The beauty of the island Manuriki lies in its nature. Lush green jungle and the hill, from which you can admire the breathtaking panorama. Add crystal clear water, in which swimming and diving is more than a pleasure.

In warm water, you can spend many hours watching the beautiful colorful fish swimming between corals. And if you’re lucky enough – you might also see a turtle. So if you ever have the opportunity to go to Fiji, we highly recommend taking a trip to Monuriki/Cast Away Island!

 

Practical tips:

  • The important reminder from the previous post. On the two largest islands of Fiji (Viti Levu and Vanau Levu), called “mainland”, you can drink tap water. On all the other islands it’s not a good idea. So if you don’t want to spend the tropical vacation with food poisoning, better drink bottled water/drinks. On many islands, it’s, of course, a good business. On Mana for instance, a bottle of water costs as much as a bottle of beer – 10 FJD (4,90 USD). Interestingly, we met people who collected rain or water from the leaves of the plants using empty bottles.
  • Leisure on the island can cost very little (relatively) or a lot. It all depends on which island do you choose and what will be the standard of the hotel. Backpacker places offer beds in dormitory rooms from 40-50 FJD (19,50-24,50 USD), sometimes including meals. Of course, the higher the standard – the higher prices. However, there are attractive offers when buying e.g. five days you get one day for free. Our place had such an offer and we took advantage of it!

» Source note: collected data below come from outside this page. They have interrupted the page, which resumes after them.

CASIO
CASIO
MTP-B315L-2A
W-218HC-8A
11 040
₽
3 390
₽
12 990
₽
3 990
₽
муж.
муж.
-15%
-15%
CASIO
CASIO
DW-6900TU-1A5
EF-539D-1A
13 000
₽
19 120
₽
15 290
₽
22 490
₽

  • Usually, the price of the stay doesn’t include the cost of the ferry or boat, i.e. transportation to the island. In our case, it was 75 FJD (6,50 USD) per person each way. The official ferry connections can be found, among others, on websites: www.ssc.com.fj or www.awesomefiji.com. You can try to find cheaper connections by asking in local hotels and bars in Nadi.

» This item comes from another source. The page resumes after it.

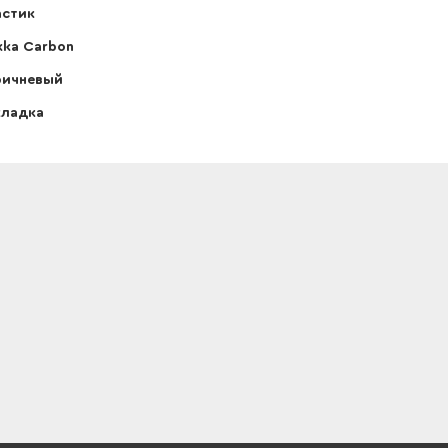
астик
ka Carbon
ричневый
кладка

  • You can also take advantage of the many offers from travel agencies, and book so-called island hopping (i.e. traveling around to different islands) or Bula Pass. They’re also available with an overnight option. For more info, you can visit www.awesomefiji.com/bula-passes.

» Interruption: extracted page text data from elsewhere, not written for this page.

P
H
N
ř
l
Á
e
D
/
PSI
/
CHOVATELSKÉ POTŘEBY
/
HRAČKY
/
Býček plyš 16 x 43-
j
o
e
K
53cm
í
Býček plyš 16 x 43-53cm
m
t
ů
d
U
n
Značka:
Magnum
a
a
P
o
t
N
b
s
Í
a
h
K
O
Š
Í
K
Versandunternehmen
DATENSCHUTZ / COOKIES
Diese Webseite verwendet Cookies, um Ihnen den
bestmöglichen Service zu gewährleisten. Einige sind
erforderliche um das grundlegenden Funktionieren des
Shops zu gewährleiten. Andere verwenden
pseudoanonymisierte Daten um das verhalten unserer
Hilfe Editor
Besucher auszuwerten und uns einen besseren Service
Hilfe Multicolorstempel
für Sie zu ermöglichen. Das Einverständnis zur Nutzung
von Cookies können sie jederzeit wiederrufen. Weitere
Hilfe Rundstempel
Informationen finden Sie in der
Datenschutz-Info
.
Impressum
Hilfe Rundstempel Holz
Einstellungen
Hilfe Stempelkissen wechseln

  • The trip to Monuriki (Cast Away Island) from Mana costs 60 FJD (29 USD) per person (for a minimum of 6 people). The price will probably be higher if you go from other islands. It’s worth mentioning that there’s another island officially known as the Cast Away island and is a completely different place than Monuriki. Its real name is Qualito, and there’s an elegant resort on the island. You can even look them up on castawayfiji.com.
  • Another very popular tourist attraction in Fiji, which we did actually visit, is Cloud 9. To describe it in brief words – it’s a bar in the middle of the ocean. The cost of the trip from Mana to Cloud 9 is 60 FJD (29 USD). If you got interested by the thought of having a beer at the bar in the middle of the ocean, visit Cloud 9 for more info.
  • Because a lot of the Fiji islands are surrounded by beautiful coral reefs, we recommend you to go come here for diving. If you haven’t done diving course yet, there are many places here where you can easily do one. Sample prices can be found on pages www.diveawayfiji.com or www.padi.com.